Objective A safety threshold for baseline rhythm R-wave amplitudes during follow-up of implantable cardioverter defibrillators (ICD) has not been established. We aimed to analyse the amplitude distribution and undersensing rate during spontaneous episodes of ventricular fibrillation (VF), and define a safety amplitude threshold for baseline R-waves.
Methods Data were obtained from an observational multicentre registry conducted at 48 centres in Spain. Baseline R-wave amplitudes and VF events were prospectively registered by remote monitoring. Signal processing algorithms were used to compare amplitudes of baseline R-waves with VF R-waves. All undersensed R-waves after the blanking period (120 ms) were manually marked.
Results We studied 2507 patients from August 2011 to September 2014, which yielded 229 VF episodes (cycle length 189.6±29.1 ms) from 83 patients that were suitable for R-wave comparisons (follow-up 2.7±2.6 years). The majority (77.6%) of VF R-waves (n=13953) showed lower amplitudes than the reference baseline R-wave.

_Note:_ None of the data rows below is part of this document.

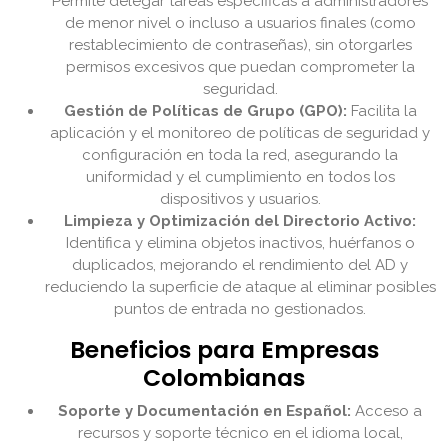
Permite delegar tareas específicas a administradores
de menor nivel o incluso a usuarios finales (como
restablecimiento de contraseñas), sin otorgarles
permisos excesivos que puedan comprometer la
seguridad.
Gestión de Políticas de Grupo (GPO):
Facilita la
aplicación y el monitoreo de políticas de seguridad y
configuración en toda la red, asegurando la
uniformidad y el cumplimiento en todos los
dispositivos y usuarios.
Limpieza y Optimización del Directorio Activo:
Identifica y elimina objetos inactivos, huérfanos o
duplicados, mejorando el rendimiento del AD y
reduciendo la superficie de ataque al eliminar posibles
puntos de entrada no gestionados.
Beneficios para Empresas
Colombianas
Soporte y Documentación en Español:
Acceso a
recursos y soporte técnico en el idioma local,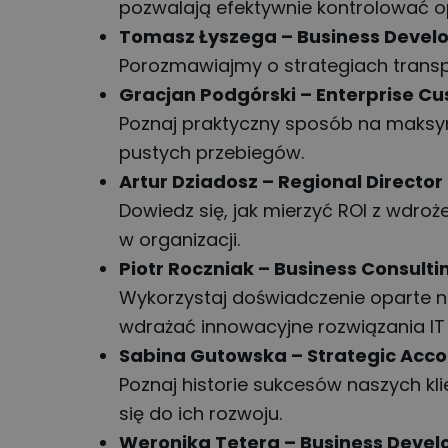
pozwalają efektywnie kontrolować o
Tomasz Łyszega – Business Develo
Porozmawiajmy o strategiach transp
Gracjan Podgórski – Enterprise C
Poznaj praktyczny sposób na maksym
pustych przebiegów.
Artur Dziadosz – Regional Director
Dowiedz się, jak mierzyć ROI z wdro
w organizacji.
Piotr Roczniak – Business Consult
Wykorzystaj doświadczenie oparte n
wdrażać innowacyjne rozwiązania IT 
Sabina Gutowska – Strategic Acc
Poznaj historie sukcesów naszych klie
się do ich rozwoju.
Weronika Tetera – Business Deve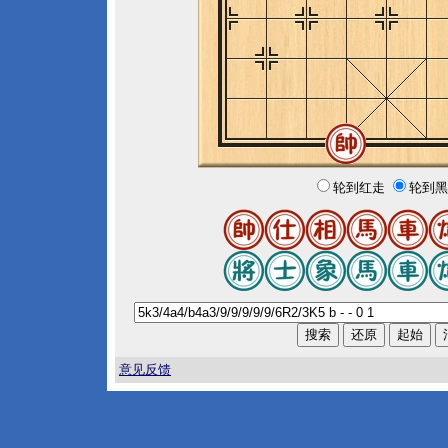
轮到红走
轮到黑
意见反馈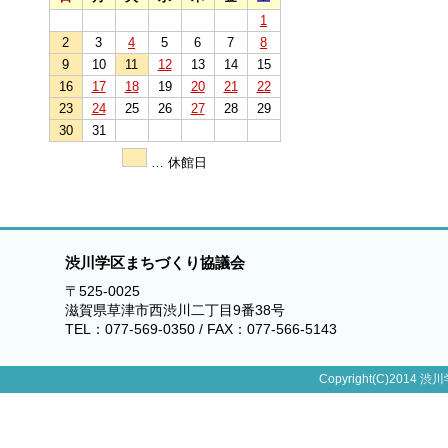
1
2
3
4
5
6
7
8
9
10
11
12
13
14
15
16
17
18
19
20
21
22
23
24
25
26
27
28
29
30
31
… 休館日
渋川学区まちづくり協議会
〒525-0025
滋賀県草津市西渋川二丁目9番38号
TEL：077-569-0350 / FAX：077-566-5143
Copyright(C)2014 渋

The decrease in VF amplitude was progressively attenuated among subgroups of baseline R-wave amplitude (≥17; ≥12 to <17; ≥7 to <12; ≥2.2 to <7 mV) from the highest to the lowest: median deviations −51.2% to +22.4%, respectively (p=0.027). There were no significant differences in undersensing rates of VF R-waves among subgroups. Both the normalised histogram distribution and the undersensing risk function obtained from the ≥2.2 to <7 mV subgroup enabled the prediction that baseline R-wave amplitudes ≤2.5 mV (interquartile range: 2.3–2.8 mV) may lead to ≥25% of undersensed VF R-waves.
Conclusions Baseline R-wave amplitudes ≤2.5 mV during follow-up of patients with ICDs may lead to high risk of delayed detection of VF.
Trial registration number NCT01561144; results.